Thankfully, the tomatoes and lettuces are better protected; so at least we will have salad, if the slugs and snails can be kept at bay. No. 2 Son may prove useful as far as the snails are concerned; being at a coastal university, he has become adept at foraging for free food on the shoreline, and he and his housemates enjoy creating feasts of samphire, seaweed, and shellfish. Recently, they realise that they were overlooking a source of protein much closer to home: garden snails.

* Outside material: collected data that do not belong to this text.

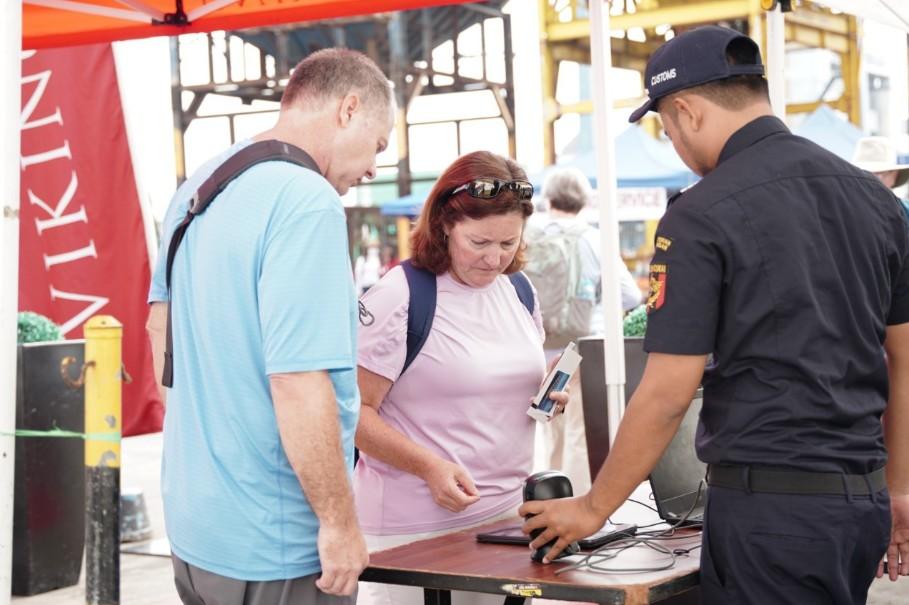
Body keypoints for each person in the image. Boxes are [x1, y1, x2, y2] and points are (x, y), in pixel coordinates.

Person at [520, 25, 909, 604]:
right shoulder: (877, 200)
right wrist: (899, 490)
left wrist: (593, 508)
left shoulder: (699, 216)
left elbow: (667, 391)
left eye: (667, 126)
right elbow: (903, 359)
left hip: (771, 513)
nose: (674, 141)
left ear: (687, 111)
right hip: (861, 504)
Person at [144, 48, 395, 604]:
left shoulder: (197, 187)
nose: (376, 167)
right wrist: (337, 522)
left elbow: (159, 334)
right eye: (378, 144)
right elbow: (300, 381)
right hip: (275, 542)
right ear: (349, 108)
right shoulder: (307, 202)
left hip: (196, 524)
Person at [353, 151, 569, 605]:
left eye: (508, 243)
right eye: (480, 242)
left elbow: (487, 379)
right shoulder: (402, 293)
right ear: (445, 224)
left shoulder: (519, 290)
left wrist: (544, 389)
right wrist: (428, 467)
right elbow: (351, 413)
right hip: (413, 532)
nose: (494, 259)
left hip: (509, 522)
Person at [527, 167, 642, 492]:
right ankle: (577, 505)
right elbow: (631, 295)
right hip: (585, 348)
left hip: (542, 347)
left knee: (551, 429)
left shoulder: (530, 235)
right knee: (580, 430)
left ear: (548, 200)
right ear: (583, 201)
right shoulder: (594, 238)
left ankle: (547, 500)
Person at [852, 135, 909, 221]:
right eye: (865, 173)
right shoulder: (844, 208)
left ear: (895, 175)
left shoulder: (905, 212)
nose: (872, 180)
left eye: (879, 173)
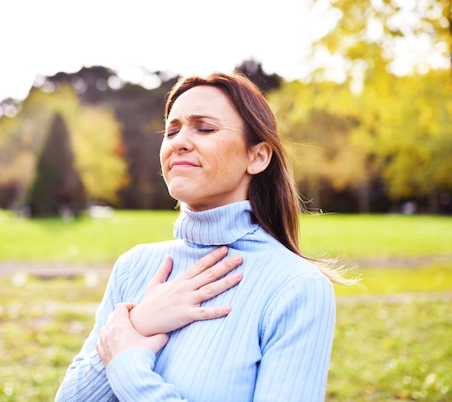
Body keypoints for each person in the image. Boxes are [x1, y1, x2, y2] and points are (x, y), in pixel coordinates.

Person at [54, 71, 351, 402]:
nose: (179, 141)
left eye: (205, 128)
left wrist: (129, 370)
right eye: (172, 130)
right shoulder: (133, 266)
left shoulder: (297, 287)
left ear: (257, 156)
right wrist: (139, 320)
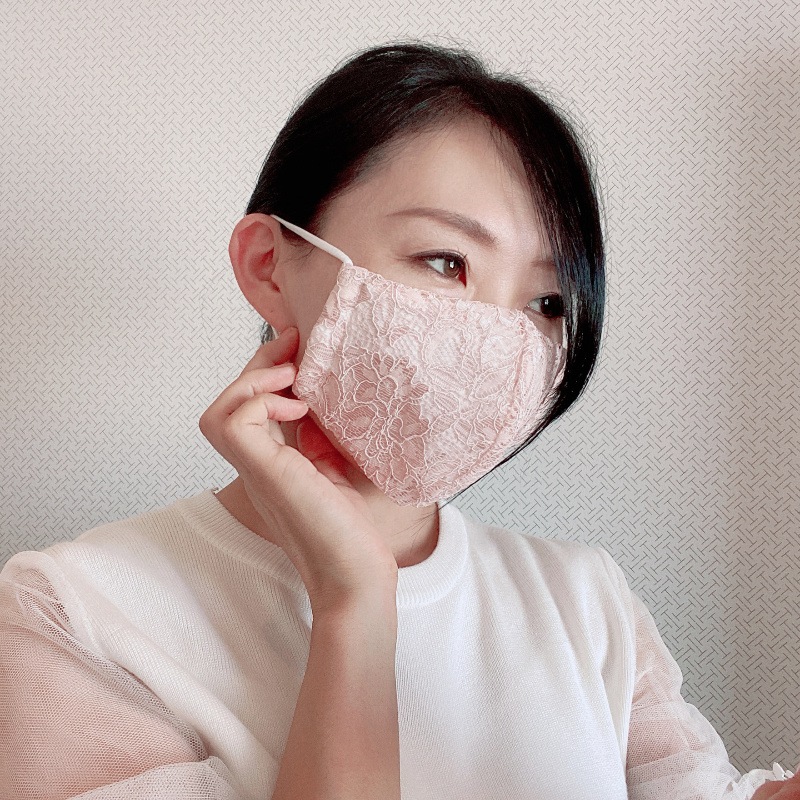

They have a rather overgrown garden, home to some gargantuan molluscs, which, with a few days of the right preparation, are apparently very tasty cooked up with some garlic and herbs. He may have discovered a way to cut our household food bill and get rid of a few pests.
Parliamentary pest
OF COURSE, pests are not always a potentially tasty treat. No. 2 Son was visiting a friend in the Houses of Parliament last week, and was taken to the Commons bar. While they were enjoying a quiet drink, his friend suddenly stopped talking and pointed behind my son. Thinking he was about to see a famous politician, No. 2 Son turned and spotted a little mouse.
The mouse was obviously not of the wee, sleekit, cow’ran, tim’rous beastie variety; gazing at my son with calm curiosity, he gave a dismissive twitch of his whiskers and returned to the serious task of scavenging for crumbs. Let’s just hope that, when all the votes are in, and we have an answer, we don’t have cause to recall the penultimate verse of Burns’s poem “To a Mouse”:
The best laid schemes o’ Mice an’ Men,
Gang aft agley,
An’ lea’e us nought but grief an’ pain,
For promis’d joy!
Elizabeth Figg is married to the Vicar of Kildwick, near Keighley.